# Not sure what the difference is but....



## Patman (May 7, 2011)

As I mentioned in a previous post I switched out a set of "AC Delco" labeled plugs to replace with the original NGKs that came out. The Delcos I took out were gapped at .028 and I gapped the the old NGKs at .030. even without the tune the car feels like it has new life and tuned again! I have a Trifecta perf tune and have been back and forth with it. When installed, the car seems to take off(turbo kicking in) more than not. I have installed and detuned the car 2 times so far and now with the plugs gapped at .030, it feels better than tuned. I somehow feel like I am slowly "killing my car and and any chances of decent "Eco MPG" (with this stupid tune that was told to be within specs) but I drive @95% city and I am looking at @ combined 33.5 I don't know maybe just paranoid but the car runs better with the plugs changed .030. See how well it runs now.


----------



## jblackburn (Apr 14, 2012)

41-122?


----------



## spacedout (Dec 7, 2010)

jblackburn said:


> 41-122?



I would love to know the difference between the different AC delco part numbers, is there a heat range difference? gonna be replacing mine soon probably with stock plugs, I see rockauto has a few part numbers listed. 

Off topic slightly, but I also noticed rockauto has different plugs listed depending on what year cruze you enter.... seemed strange since there has been no engine changes.


----------



## jblackburn (Apr 14, 2012)

spacedout said:


> I would love to know the difference between the different AC delco part numbers, is there a heat range difference? gonna be replacing mine soon probably with stock plugs, I see rockauto has a few part numbers listed.
> 
> Off topic slightly, but I also noticed rockauto has different plugs listed depending on what year cruze you enter.... seemed strange since there has been no engine changes.

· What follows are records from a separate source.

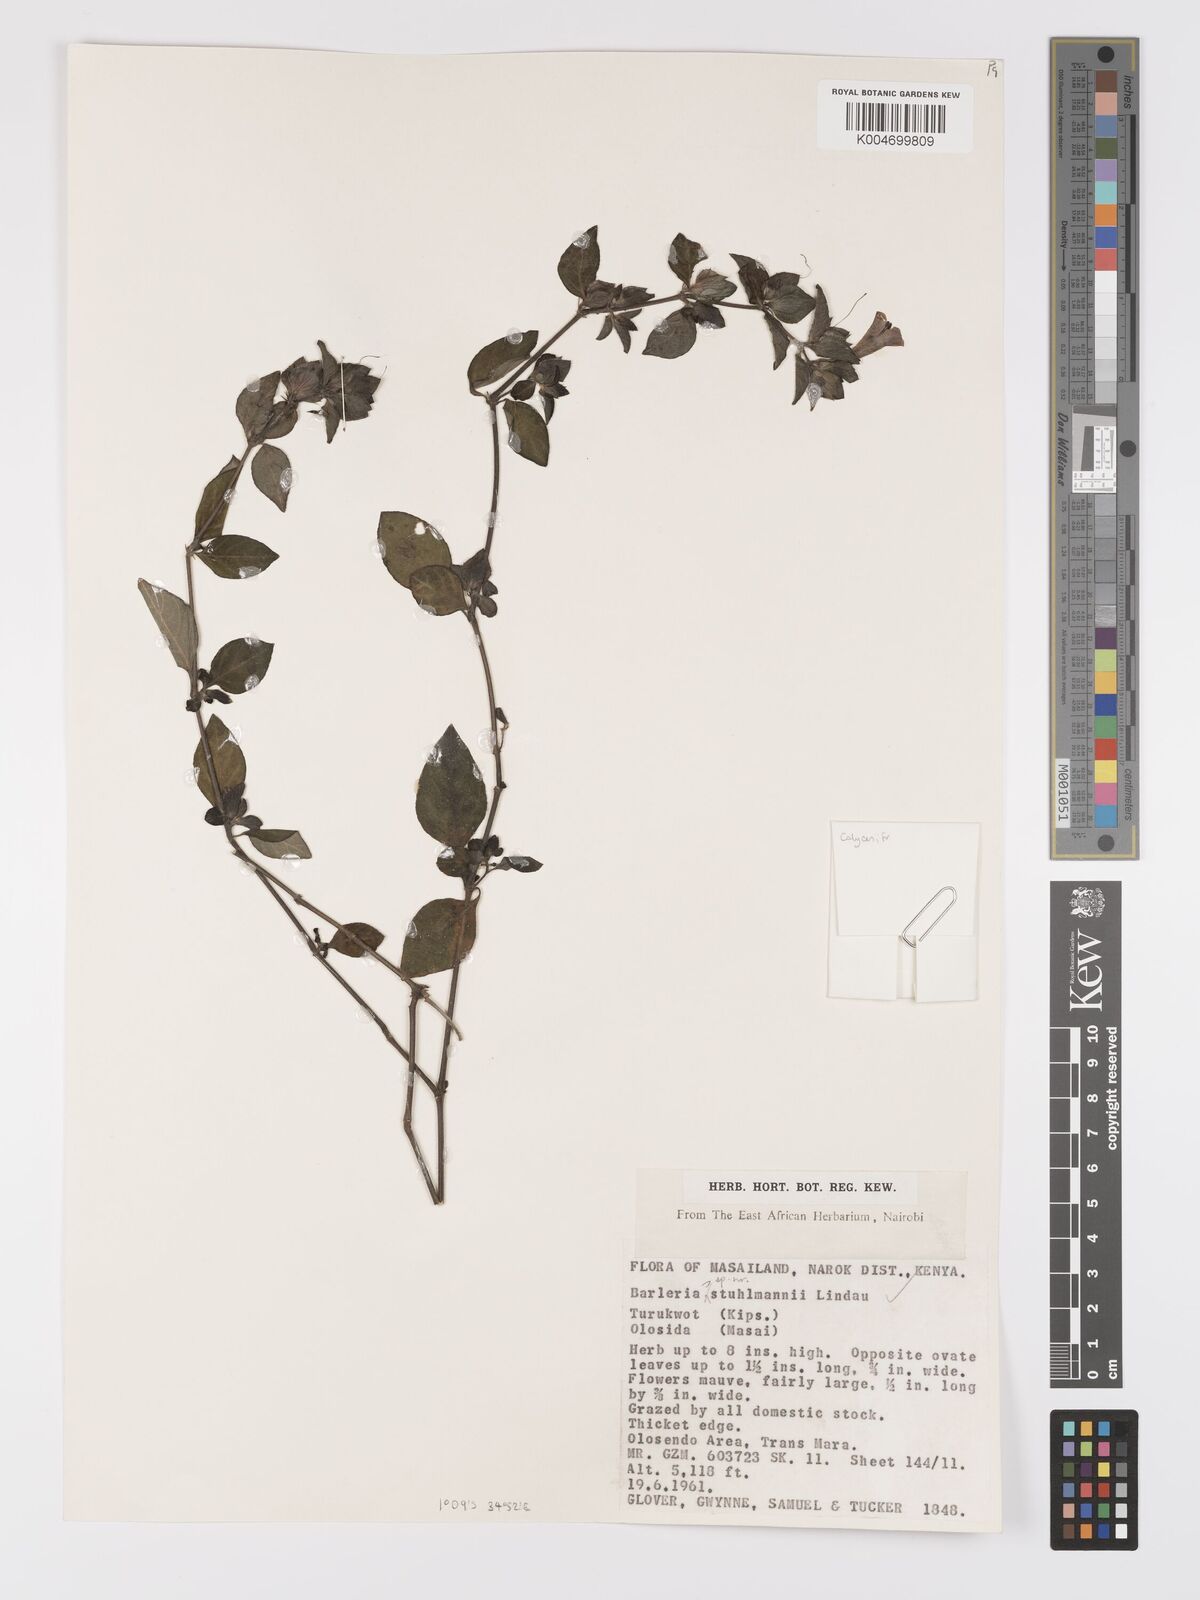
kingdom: Plantae
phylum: Tracheophyta
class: Magnoliopsida
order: Lamiales
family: Acanthaceae
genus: Barleria
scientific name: Barleria ventricosa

They went from 6 (41-120) to 7 (41-121) heat range and I THINK back to 6 again for 122 (in NGK plugs, 6 is hotter). Not sure on the 122. Changed each year though - seems like their engineers realized there was a problem with preignition as well.


----------



## Patman (May 7, 2011)

I was thinking about the plugs I put back in my Eco and I think I may have put the NGKs I took out of my LS. What ever it is, they were coming up with the same AC Delco plug # and the car runs great so who cares. Maybe I should throw some of the old plugs out. I think I have a set of AC Delco 41-120 the 41-121 and the other set of NGKs(from either my LS or the Eco). The set not in the car duh!!!!!! Surprised no one mentioned the gap change from .028 to .030. I still feel the low end power I was missing with the old plugs(Kinda like tuning).


----------



## brian v (Dec 25, 2011)

What are you rambling about Dawg ? Now yer Eco runs better and ya can't figure out what plugs ya put in or if it is even tuned ! 

33 mpg city is phenominal , that is better than most hybrids today .


----------